II The
Tragic Journey -
The
Initial Challenges
'Có lẽ trời muốn trao cho gánh nặng,
Bắt trải qua bách-chiết thiên-ma.'
‘God
perhaps wants to train us for an important responsibility,
thus makes us endure tragic challenges.’
Famous
Vietnamese Statesman Nguyễn
Trãi (A.D. 1418)
The
reality of the Vietnamese boat people’s journey is full of tragic experiences,
endless natural calamities and brutal man-made obstacles.
(Photo:
B. McDougall)
The image of a small boat full of escapees, who risk death to search for liberty, floating somewhere in the boundless blue ocean appears both incredibly courageous and, at times, mysteriously romantic. The reality of the Vietnamese boat people’s journey, however, is full of tragic experiences, endless natural calamities and brutal man-made obstacles. Without knowing their destiny and the prospects of return, the boat people were determined to escape Socialist Vietnam's oppressive control despite the deadly dangers on high seas. For them who had to choose between liberty and bondage, there was only one way to escape the communist ideological persecution: fleeing Socialist Vietnam to freedom, even at the risk of death.
The freedom of movement of Vietnamese citizens was abolished by Hanoi’s immigration and criminal laws, and therefore they had to undertake enormous risks to find their own means to flee the CPV’s systemic persecution. On April 30, 1975 as the South Vietnamese government was collapsing, approximately 130,000 refugees managed to escape the communist advance successfully with limited American assistance. Of these first Asylees, except for 25,000 who were flown directly to U.S. territories or safe shelters in neighboring states, many were either ferried or airlifted to awaiting rescue ships before May 1, 1975; and notably 32,000 refugees boarded boats, rafts, floats, and even South Vietnamese Navy ships to flee the approaching northern forces.[1] In the subsequent days, 3,000 Vietnamese went to Singapore by boats, 700 arrived in Pusan on two South Korean Navy ships and 3,743 others were evacuated at sea and carried to Hong Kong by the Clara Maersk, a Danish containership. Another group of 823 refugees were rescued by two Taiwanese vessels, while 30,000 Asylees showed up at Subic Bay in the Philippines on 26 South Vietnamese Navy ships.[2] The outflow of Vietnamese refugees increased steadily thereafter as the communists heightened their search for retribution and revenge while forcibly establishing an ideological regime in the South.

### RECORDS PROVIDED
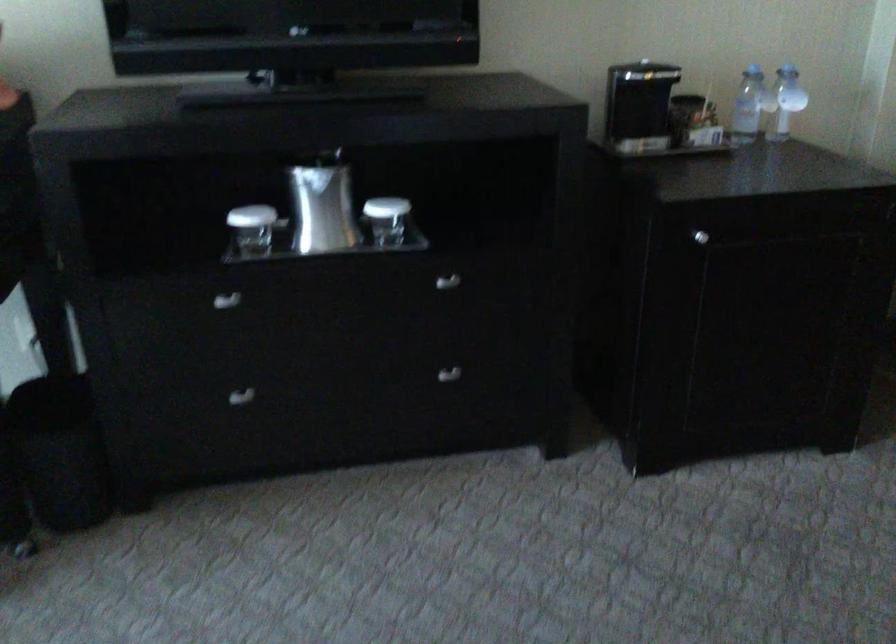
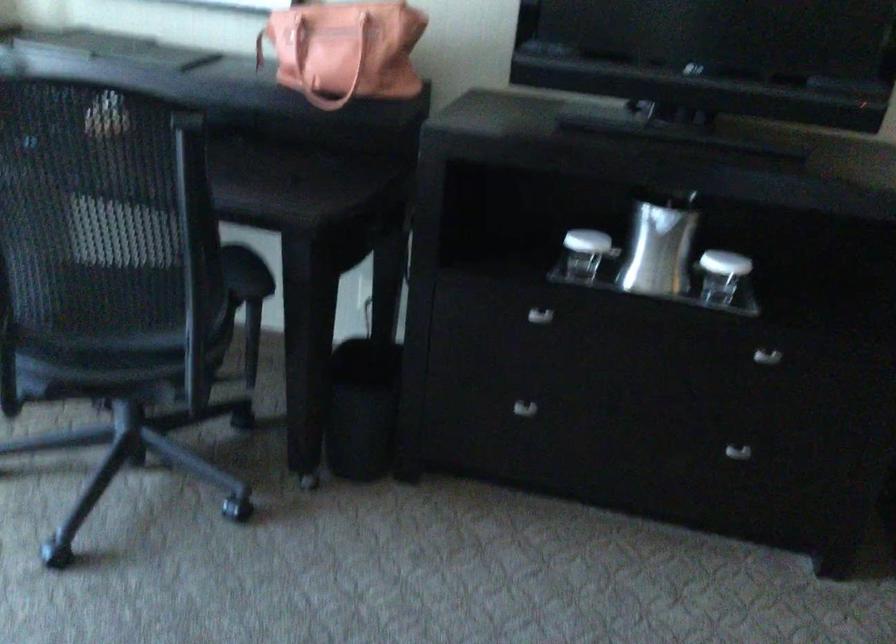
Question: What movement of the cameraman would produce the second image?

Choices:
 (A) Left
 (B) Right
 (C) Forward
 (D) Backward

Answer: (A)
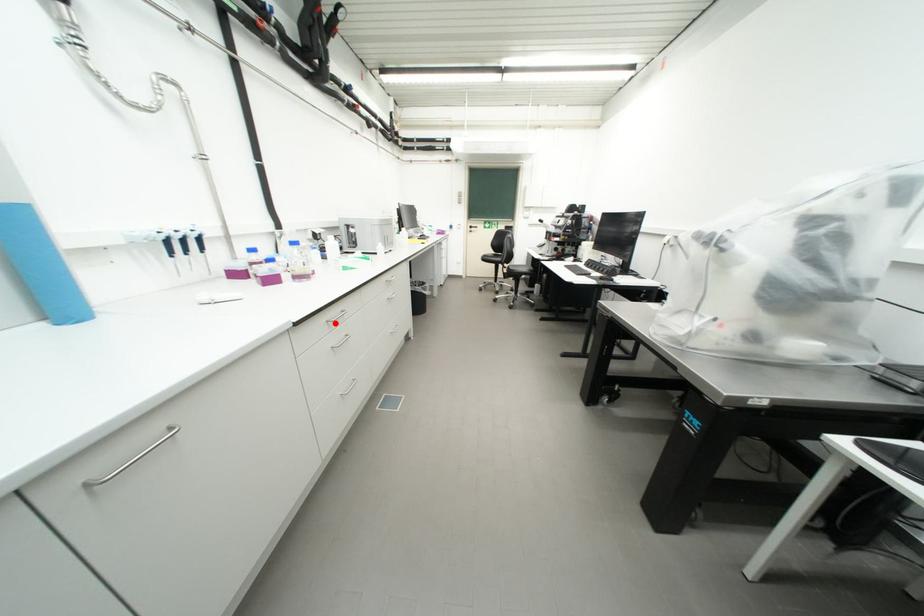
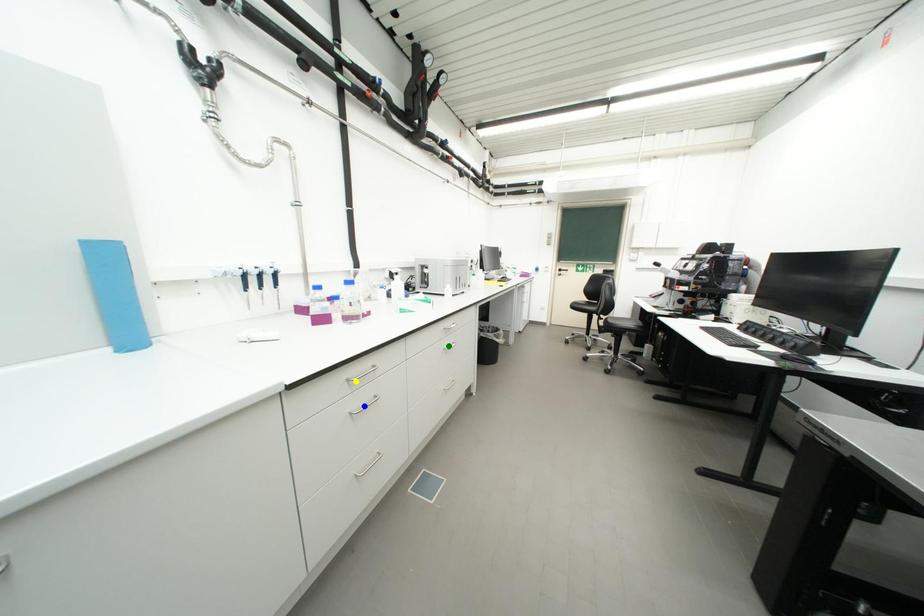
Question: I am providing you with two images of the same scene from different viewpoints. A red point is marked on the first image. You are given multiple points on the second image. Which spot in image 2 lines up with the point in image 1?

Choices:
 (A) green point
 (B) yellow point
 (C) blue point

Answer: (B)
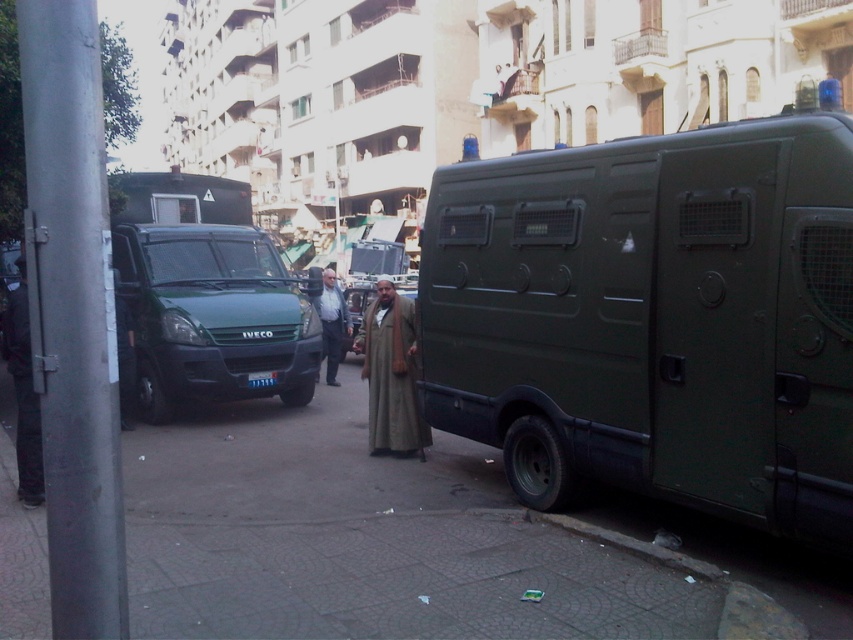
Question: Estimate the real-world distances between objects in this image. Which object is closer to the matte green van at right?

Choices:
 (A) black leather pants at left
 (B) beige woolen robe at center

Answer: (B)

Question: Which object appears closest to the camera in this image?

Choices:
 (A) beige woolen robe at center
 (B) green matte van at center

Answer: (A)

Question: From the image, what is the correct spatial relationship of matte green van at right in relation to beige woolen robe at center?

Choices:
 (A) below
 (B) above

Answer: (B)

Question: Among these points, which one is farthest from the camera?

Choices:
 (A) (387, 372)
 (B) (155, 289)

Answer: (B)

Question: Can you confirm if matte green van at right is positioned above dark brown leather jacket at center?

Choices:
 (A) yes
 (B) no

Answer: (A)

Question: Can you confirm if matte green van at right is wider than black leather pants at left?

Choices:
 (A) no
 (B) yes

Answer: (B)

### WORK TASK A
In the text about the Vietnamese boat people's journey, which ship carried 3,743 evacuated refugees to Hong Kong?
### WORK TASK B
Carry on the account of the Vietnamese boat people's journey from its final sentence.

### FINAL ANSWER A
The Clara Maersk, a Danish containership.

### FINAL ANSWER B
According statistics kept by the United Nations High Commission for Refugees (UNHCR), 378 boat persons reached safety between May and December 1975. That number increased to 5,569 in the following year and then to 17,126 in 1977. The number continued to climb to 87,164 in 1978 and reached its peak at 201,189 in 1979. The 12-month period between mid-1978 and July 1979 also witnessed Hanoi’s well-planned but poorly-executed scheme to export ethnic Chinese and prosperous Vietnamese to neighboring states. Hanoi’s ‘freedom for sale’ scheme was ‘officially’ suspended in July 1979 (just before the first international conference on Indochinese refugees in Geneva) when the outside world voiced strong objections. Thereafter, the boat people’s escapes did not cease but continued at a steady pace despite the high risks of death at sea and of rape and pillage by barbarous pirates.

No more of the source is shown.